Há algum tempo perguntei a uma pessoa convictamente de esquerda, militante do PCP e leitora evangélica do “Avante!”, que sempre se queixa das taxas moderadoras e cujos rendimentos não são muitos baixos, se estaria disposta a pagar taxas moderadoras mais elevadas, para ajudar a melhorar o SNS e servir melhor os que não têm dinheiro para frequentar consultas e outros serviços no sector privado (que essa pessoa pode fazer). Disse-me que não.
O governo anterior não quis, ou faltou-lhe a coragem para tanto, mexer nas taxas moderadoras e alterar a sua fundamentação (o que até se poderia compreender porque seria mais uma acha para a fogueira pré-insurrecional em que o País viveu em 2012 e em 2013). O mais longe que conseguiu ir foi na imposição de taxas moderadoras às mulheres que abortam (que o vão fazer porque assim o decidem) e no alargamento de algumas isenções, correcto numa perspectiva genérica.

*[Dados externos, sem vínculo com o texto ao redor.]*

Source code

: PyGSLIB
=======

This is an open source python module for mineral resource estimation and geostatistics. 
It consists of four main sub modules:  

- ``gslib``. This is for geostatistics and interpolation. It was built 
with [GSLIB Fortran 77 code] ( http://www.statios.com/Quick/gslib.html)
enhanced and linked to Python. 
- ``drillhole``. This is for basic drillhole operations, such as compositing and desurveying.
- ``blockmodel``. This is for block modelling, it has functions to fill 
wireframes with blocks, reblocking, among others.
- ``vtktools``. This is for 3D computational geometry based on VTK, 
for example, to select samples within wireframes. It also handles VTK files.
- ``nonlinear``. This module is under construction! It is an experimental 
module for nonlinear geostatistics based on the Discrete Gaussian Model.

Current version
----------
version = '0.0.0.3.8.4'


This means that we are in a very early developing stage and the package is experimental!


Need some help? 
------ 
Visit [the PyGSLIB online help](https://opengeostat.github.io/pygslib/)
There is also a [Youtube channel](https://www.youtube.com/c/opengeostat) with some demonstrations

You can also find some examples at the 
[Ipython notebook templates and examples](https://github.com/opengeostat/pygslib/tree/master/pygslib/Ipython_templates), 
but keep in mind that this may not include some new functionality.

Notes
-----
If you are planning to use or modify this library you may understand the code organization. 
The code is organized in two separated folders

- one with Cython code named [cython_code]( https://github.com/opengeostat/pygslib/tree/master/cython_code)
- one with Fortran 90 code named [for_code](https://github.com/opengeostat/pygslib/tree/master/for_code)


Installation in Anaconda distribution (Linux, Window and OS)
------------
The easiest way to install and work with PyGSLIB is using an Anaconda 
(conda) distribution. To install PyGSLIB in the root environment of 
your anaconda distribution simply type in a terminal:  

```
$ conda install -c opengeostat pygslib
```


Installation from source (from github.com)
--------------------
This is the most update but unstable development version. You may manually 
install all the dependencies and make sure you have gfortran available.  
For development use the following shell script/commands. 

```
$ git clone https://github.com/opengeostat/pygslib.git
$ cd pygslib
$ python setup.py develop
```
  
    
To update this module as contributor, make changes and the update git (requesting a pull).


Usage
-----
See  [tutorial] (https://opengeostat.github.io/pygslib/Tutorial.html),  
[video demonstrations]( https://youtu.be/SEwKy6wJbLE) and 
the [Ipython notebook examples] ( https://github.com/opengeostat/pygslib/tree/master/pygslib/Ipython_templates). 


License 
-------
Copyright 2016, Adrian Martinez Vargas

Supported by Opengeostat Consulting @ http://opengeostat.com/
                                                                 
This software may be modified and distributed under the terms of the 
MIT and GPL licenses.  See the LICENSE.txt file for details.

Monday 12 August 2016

Há uma semana, o PS propôs na Assembleia da República (indo decerto ao encontro do que pensam o governo do mesmo partido e o BE e o PCP que o apoiam) que as famílias dos funcionários ferroviários passassem a viajar nos comboios à borla. Ou seja, em transportes públicos que, no seu conjunto, servem o País, e insuficientemente, e que todos nós pagamos.
Politicamente, é isto: uma perspectiva utilitária do Estado em função de interesses sectoriais que se movem pelo dinheiro e pela acumulação de “regalias”.
É o que se passa na saúde e no SNS. Aliás, basta ver de onde emanam, politicamente, no caso do SNS, os grandes defensores da perversidade do sistema: a função pública, que (toda ela) dispõe de um serviço de saúde próprio com preços muito vantajosos (a ADSE). E como já se viu são esse eleitorado e mais o que pode ser considerado uma verdadeira aristocracia operária à escala portuguesa que estão nas boas graças do PS, do BE e do PCP e bem representados nas suas direcções e nos seus sindicatos.
Por isso, que lhes interessam, verdadeiramente, os desaires dos outros quando se pode arvorar a borla como ideologia e pagá-la com o dinheiro alheio?